From BuzzFeed News
by Aisha Gani
After Zohra Khaku started reading up on where the food she was eating was coming from, she embarked on a year-long culinary journey visiting 700 restaurants across the UK.
The upshot of her nationwide tour was that she quit her job in finance and started her own business, Halal Gems, a website and apps reviewing her favourite halal food haunts.
Four years on, the company is about to launch Street Eats, which she describes as the biggest halal street food festival in Britain, hosting 24 traders cooking up a variety of cuisines in Old Spitalfields market, east London.
Street Eats certainly isn’t the UK’s first halal food festival, but with a growing number of halal-conscious diners – the market is now worth £800 million – sharing 34-year-old Khaku’s desire for better-quality, more ethically sourced halal food, she feels the timing couldn’t be better for a well-curated event for bona fide foodies.

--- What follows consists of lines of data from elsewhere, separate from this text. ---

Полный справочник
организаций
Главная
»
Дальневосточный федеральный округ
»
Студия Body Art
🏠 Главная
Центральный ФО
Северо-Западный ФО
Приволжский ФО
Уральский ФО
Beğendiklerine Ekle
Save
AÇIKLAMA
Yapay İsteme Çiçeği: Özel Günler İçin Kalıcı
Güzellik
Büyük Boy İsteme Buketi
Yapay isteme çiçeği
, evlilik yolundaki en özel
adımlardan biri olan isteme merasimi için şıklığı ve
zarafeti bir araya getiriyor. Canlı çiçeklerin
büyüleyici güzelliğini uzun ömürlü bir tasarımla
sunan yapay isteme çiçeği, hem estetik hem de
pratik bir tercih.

Unlike similar events that are more of a celebration of all things Muslim, with stalls selling Islamic books and accessories, the star of Khaku’s festival is the food itself. It is part of a boom in the alcohol-free halal dining scene, driven by image-conscious, young people with disposable incomes who want an Instagrammable menu that matches their tastes and values.

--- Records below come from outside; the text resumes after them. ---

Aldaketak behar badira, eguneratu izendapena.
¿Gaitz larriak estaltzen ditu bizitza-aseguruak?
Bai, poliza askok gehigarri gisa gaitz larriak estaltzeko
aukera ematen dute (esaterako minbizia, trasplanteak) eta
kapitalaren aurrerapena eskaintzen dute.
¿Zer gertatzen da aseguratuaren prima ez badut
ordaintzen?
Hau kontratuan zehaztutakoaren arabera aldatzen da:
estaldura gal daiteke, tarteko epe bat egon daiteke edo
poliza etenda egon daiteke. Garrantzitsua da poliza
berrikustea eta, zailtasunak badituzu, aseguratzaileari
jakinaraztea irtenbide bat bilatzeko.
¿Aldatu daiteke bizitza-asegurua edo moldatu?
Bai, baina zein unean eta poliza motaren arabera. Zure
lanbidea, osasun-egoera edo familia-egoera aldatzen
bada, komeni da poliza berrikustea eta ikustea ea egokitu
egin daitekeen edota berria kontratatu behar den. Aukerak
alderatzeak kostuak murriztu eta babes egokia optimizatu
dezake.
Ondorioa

Khaku, who is expecting 60–90,000 people to come through the gates on Friday and Saturday, says she wants to help change the way people think about halal food, which means “permissable” and approved by Islamic laws.
Sitting in a café in the Victorian market hall sipping a flat white, Khaku tells BuzzFeed News that lack of creativity when it comes to halal dishes is a pet peeve. “When you go on an airline and you order a halal meal, it’s always curry,” she says. “And that really bugs me because, to be honest, I don’t like curry that much. And if I’m going to eat curry, I might as well eat the curry that’s at home because it’s great.”